你能不能帮她写一个 SQL query 来输出小美想要的结果呢?
请创建如下所示seat表:
示例:
假如数据输入的是上表,则输出结果如下:
注意: 如果学生人数是奇数,则不需要改变最后一个同学的座位。
create table seat(
id int not null auto_increment,
student varchar(8) not null,
primary key (id));
insert into seat (student) values ('Abbot');
insert into seat (student) values ('Doris');
insert into seat (student) values ('Emerson');
insert into seat (student) values ('Green');
insert into seat (student) values ('Jeames');
select (case when s.id % 2 = 0 then s.id - 1
when s.id % 2 != 0 and s.id != c.counts then s.id + 1
else s.id end) as id,
student
from seat as s, (select count(*) as counts from seat) as c
order by id;
练习三: 分数排名(难度:中等)
编写一个 SQL 查询来实现分数排名。如果两个分数相同,则两个分数排名(Rank)相同。请注意,平分后的下一个名次应该是下一个连续的整数值。换句话说,名次之间不应该有“间隔”。
创建以下score表:
例如,根据上述给定的 Scores 表,你的查询应该返回(按分数从高到低排列):
create table scores(
Id int not null auto_increment,
Score float not null,
primary key(Id));
insert into scores (Score) values (3.50);
insert into scores (Score) values (3.65);
insert into scores (Score) values (4.00);
insert into scores (Score) values (3.85);
insert into scores (Score) values (4.00);
insert into scores (Score) values (3.65);
-- 使用开窗函数
select Score, dense_rank() over(order by Score desc) as 'rank'
from scores;
-- 使用关联子查询
select s1.Score,
(select count(distinct s2.Score) from scores as s2
where s2.Score >= s1.Score) as 'rank'
from scores as s1
order by s1.Score desc;
练习四:连续出现的数字(难度:中等)
编写一个 SQL 查询,查找所有至少连续出现三次的数字。
例如,给定上面的 Logs 表, 1 是唯一连续出现至少三次的数字。
create table Logs(
Id int not null auto_increment,
Num int not null,
primary key(Id));
insert into Logs (Num) values (1);
insert into Logs (Num) values (1);
insert into Logs (Num) values (1);
insert into Logs (Num) values (2);
insert into Logs (Num) values (1);
insert into Logs (Num) values (2);
insert into Logs (Num) values (2);
select distinct s1.num as ConsecutiveNums from
(select *, row_number() over(order by id) - row_number() over(partition by num order by id) as uni
from logs) as s1
group by s1.num, s1.uni
having count(*) >= 3;
练习五:树节点 (难度:中等)
对于tree表,id是树节点的标识,p_id是其父节点的id。
每个节点都是以下三种类型中的一种:
-
Root: 如果节点是根节点。
-
Leaf: 如果节点是叶子节点。
-
Inner: 如果节点既不是根节点也不是叶子节点。
写一条查询语句打印节点id及对应的节点类型。

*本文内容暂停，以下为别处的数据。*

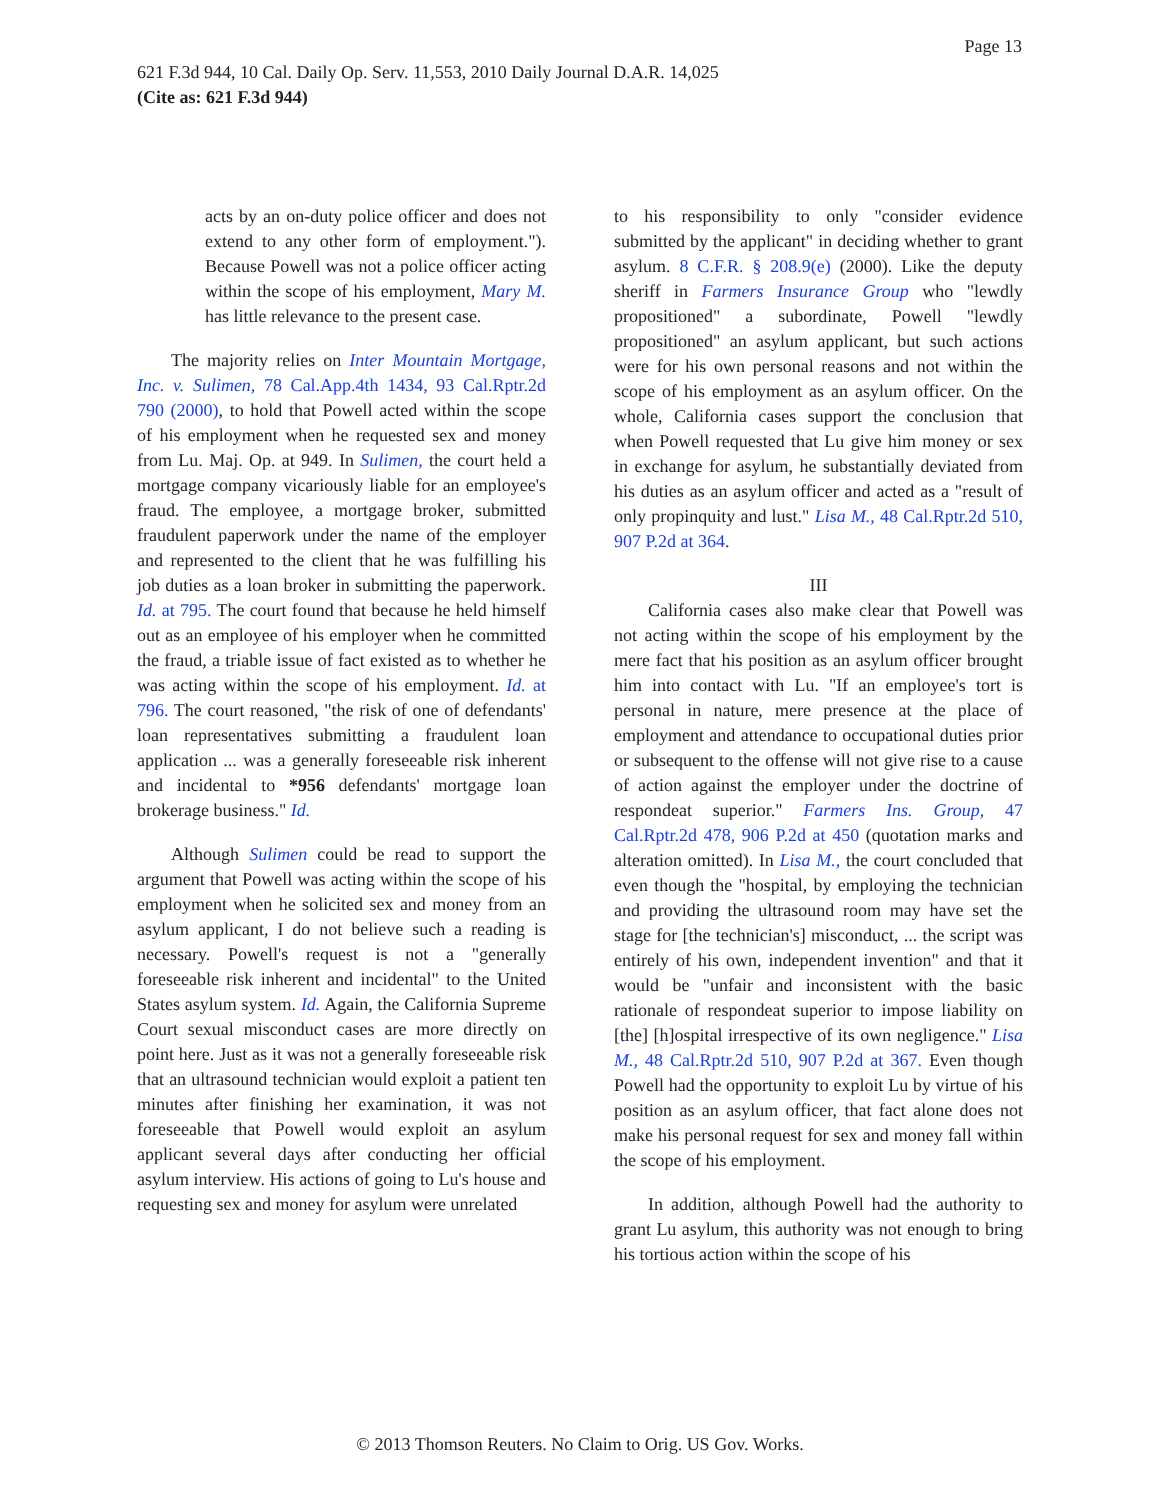Page 13
621 F.3d 944, 10 Cal. Daily Op. Serv. 11,553, 2010 Daily Journal D.A.R. 14,025
(Cite as: 621 F.3d 944)
acts by an on-duty police officer and does not extend to any other form of employment."). Because Powell was not a police officer acting within the scope of his employment, Mary M. has little relevance to the present case.
The majority relies on Inter Mountain Mortgage, Inc. v. Sulimen, 78 Cal.App.4th 1434, 93 Cal.Rptr.2d 790 (2000), to hold that Powell acted within the scope of his employment when he requested sex and money from Lu. Maj. Op. at 949. In Sulimen, the court held a mortgage company vicariously liable for an employee's fraud. The employee, a mortgage broker, submitted fraudulent paperwork under the name of the employer and represented to the client that he was fulfilling his job duties as a loan broker in submitting the paperwork. Id. at 795. The court found that because he held himself out as an employee of his employer when he committed the fraud, a triable issue of fact existed as to whether he was acting within the scope of his employment. Id. at 796. The court reasoned, "the risk of one of defendants' loan representatives submitting a fraudulent loan application ... was a generally foreseeable risk inherent and incidental to *956 defendants' mortgage loan brokerage business." Id.
Although Sulimen could be read to support the argument that Powell was acting within the scope of his employment when he solicited sex and money from an asylum applicant, I do not believe such a reading is necessary. Powell's request is not a "generally foreseeable risk inherent and incidental" to the United States asylum system. Id. Again, the California Supreme Court sexual misconduct cases are more directly on point here. Just as it was not a generally foreseeable risk that an ultrasound technician would exploit a patient ten minutes after finishing her examination, it was not foreseeable that Powell would exploit an asylum applicant several days after conducting her official asylum interview. His actions of going to Lu's house and requesting sex and money for asylum were unrelated
to his responsibility to only "consider evidence submitted by the applicant" in deciding whether to grant asylum. 8 C.F.R. § 208.9(e) (2000). Like the deputy sheriff in Farmers Insurance Group who "lewdly propositioned" a subordinate, Powell "lewdly propositioned" an asylum applicant, but such actions were for his own personal reasons and not within the scope of his employment as an asylum officer. On the whole, California cases support the conclusion that when Powell requested that Lu give him money or sex in exchange for asylum, he substantially deviated from his duties as an asylum officer and acted as a "result of only propinquity and lust." Lisa M., 48 Cal.Rptr.2d 510, 907 P.2d at 364.
III
California cases also make clear that Powell was not acting within the scope of his employment by the mere fact that his position as an asylum officer brought him into contact with Lu. "If an employee's tort is personal in nature, mere presence at the place of employment and attendance to occupational duties prior or subsequent to the offense will not give rise to a cause of action against the employer under the doctrine of respondeat superior." Farmers Ins. Group, 47 Cal.Rptr.2d 478, 906 P.2d at 450 (quotation marks and alteration omitted). In Lisa M., the court concluded that even though the "hospital, by employing the technician and providing the ultrasound room may have set the stage for [the technician's] misconduct, ... the script was entirely of his own, independent invention" and that it would be "unfair and inconsistent with the basic rationale of respondeat superior to impose liability on [the] [h]ospital irrespective of its own negligence." Lisa M., 48 Cal.Rptr.2d 510, 907 P.2d at 367. Even though Powell had the opportunity to exploit Lu by virtue of his position as an asylum officer, that fact alone does not make his personal request for sex and money fall within the scope of his employment.
In addition, although Powell had the authority to grant Lu asylum, this authority was not enough to bring his tortious action within the scope of his
© 2013 Thomson Reuters. No Claim to Orig. US Gov. Works.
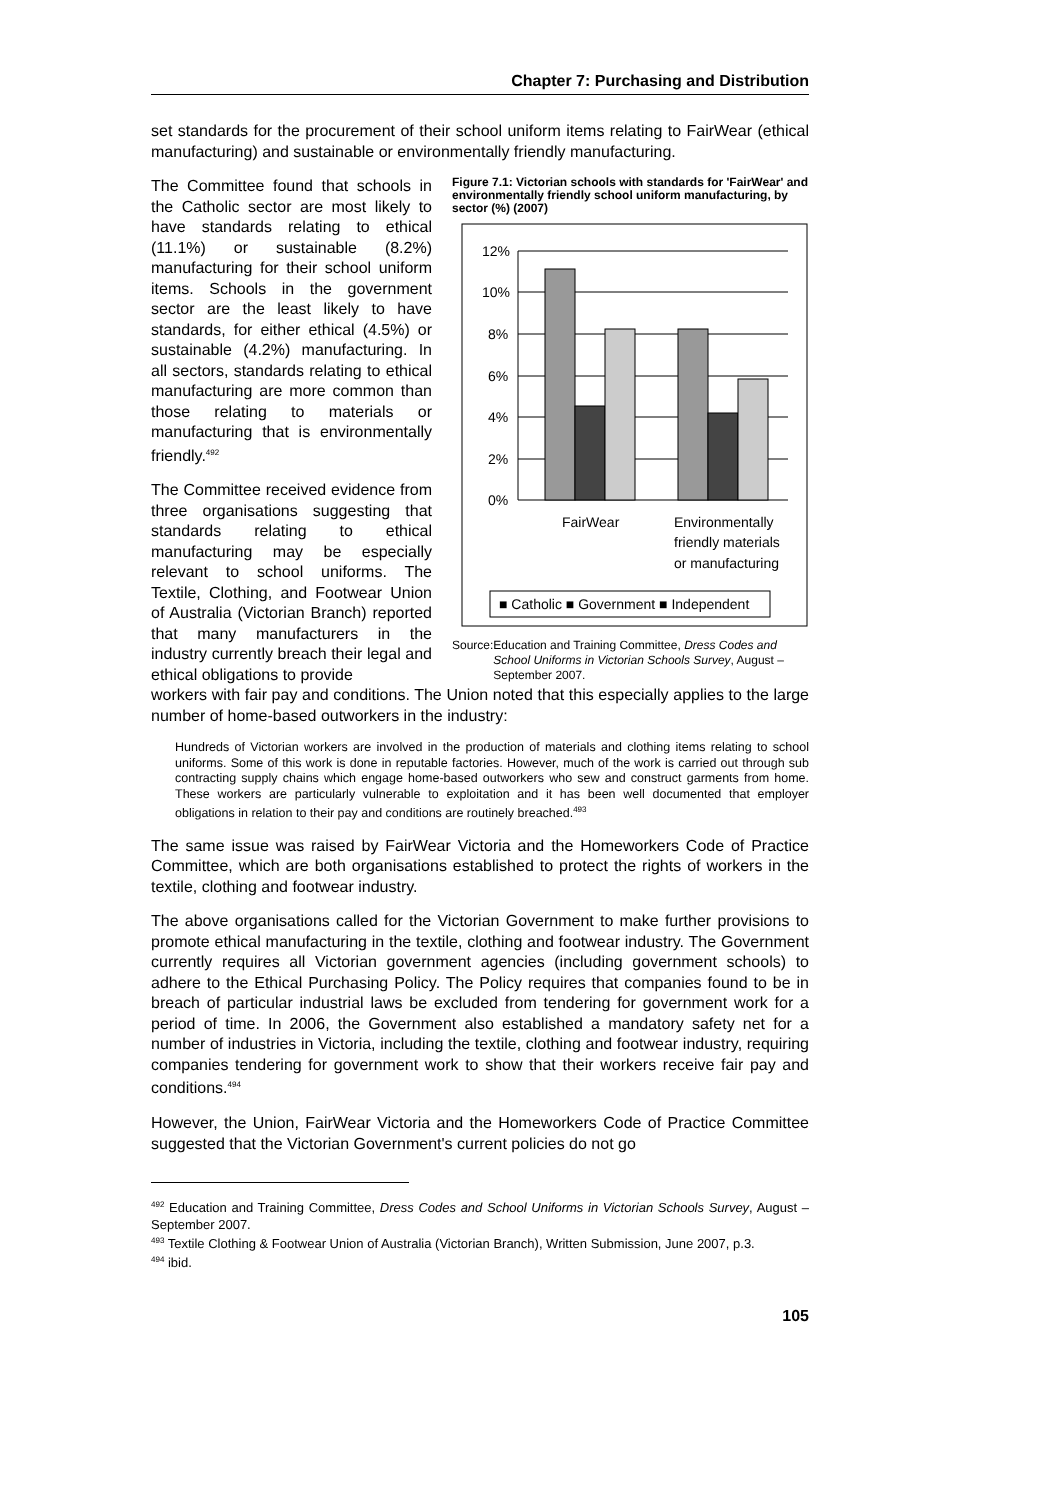Chapter 7: Purchasing and Distribution
set standards for the procurement of their school uniform items relating to FairWear (ethical manufacturing) and sustainable or environmentally friendly manufacturing.
The Committee found that schools in the Catholic sector are most likely to have standards relating to ethical (11.1%) or sustainable (8.2%) manufacturing for their school uniform items. Schools in the government sector are the least likely to have standards, for either ethical (4.5%) or sustainable (4.2%) manufacturing. In all sectors, standards relating to ethical manufacturing are more common than those relating to materials or manufacturing that is environmentally friendly.<sup>492</sup>
The Committee received evidence from three organisations suggesting that standards relating to ethical manufacturing may be especially relevant to school uniforms. The Textile, Clothing, and Footwear Union of Australia (Victorian Branch) reported that many manufacturers in the industry currently breach their legal and ethical obligations to provide
Figure 7.1: Victorian schools with standards for 'FairWear' and environmentally friendly school uniform manufacturing, by sector (%) (2007)
12%
10%
8%
6%
4%
2%
0%
FairWear
Environmentally
friendly materials
or manufacturing
■ Catholic ■ Government ■ Independent
Source: Education and Training Committee, Dress Codes and School Uniforms in Victorian Schools Survey, August – September 2007.
workers with fair pay and conditions. The Union noted that this especially applies to the large number of home-based outworkers in the industry:
Hundreds of Victorian workers are involved in the production of materials and clothing items relating to school uniforms. Some of this work is done in reputable factories. However, much of the work is carried out through sub contracting supply chains which engage home-based outworkers who sew and construct garments from home. These workers are particularly vulnerable to exploitation and it has been well documented that employer obligations in relation to their pay and conditions are routinely breached.<sup>493</sup>
The same issue was raised by FairWear Victoria and the Homeworkers Code of Practice Committee, which are both organisations established to protect the rights of workers in the textile, clothing and footwear industry.
The above organisations called for the Victorian Government to make further provisions to promote ethical manufacturing in the textile, clothing and footwear industry. The Government currently requires all Victorian government agencies (including government schools) to adhere to the Ethical Purchasing Policy. The Policy requires that companies found to be in breach of particular industrial laws be excluded from tendering for government work for a period of time. In 2006, the Government also established a mandatory safety net for a number of industries in Victoria, including the textile, clothing and footwear industry, requiring companies tendering for government work to show that their workers receive fair pay and conditions.<sup>494</sup>
However, the Union, FairWear Victoria and the Homeworkers Code of Practice Committee suggested that the Victorian Government's current policies do not go
<sup>492</sup> Education and Training Committee, Dress Codes and School Uniforms in Victorian Schools Survey, August – September 2007.
<sup>493</sup> Textile Clothing & Footwear Union of Australia (Victorian Branch), Written Submission, June 2007, p.3.
<sup>494</sup> ibid.
105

按照节点id排序。上面例子的对应结果为:
说明 -
节点’1’是根节点,因为它的父节点为NULL,有’2’和’3’两个子节点。
-
节点’2’是内部节点,因为它的父节点是’1’,有子节点’4’和’5’。
-
节点’3’,‘4’,'5’是叶子节点,因为它们有父节点但没有子节点。
下面是树的图形:
注意
如果一个树只有一个节点,只需要输出根节点属性。
create table tree(
id int not null auto_increment,
p_id int,
primary key (id));
insert into tree (p_id) values (null);
insert into tree (p_id) values (1);
insert into tree (p_id) values (1);
insert into tree (p_id) values (2);
insert into tree (p_id) values (2);
-- 使用case when
select id, (case when isnull(p_id) then 'Root'
when id in (select p_id from tree) then 'Inner'
else 'Leaf' end) as Type
from tree;
-- 使用if
select id, if(isnull(p_id), 'Root',
if(id in (select p_id from tree), 'Inner', 'Leaf')) as Type
from tree;
练习六:至少有五名直接下属的经理 (难度:中等)
Employee表包含所有员工及其上级的信息。每位员工都有一个Id,并且还有一个对应主管的Id(ManagerId)。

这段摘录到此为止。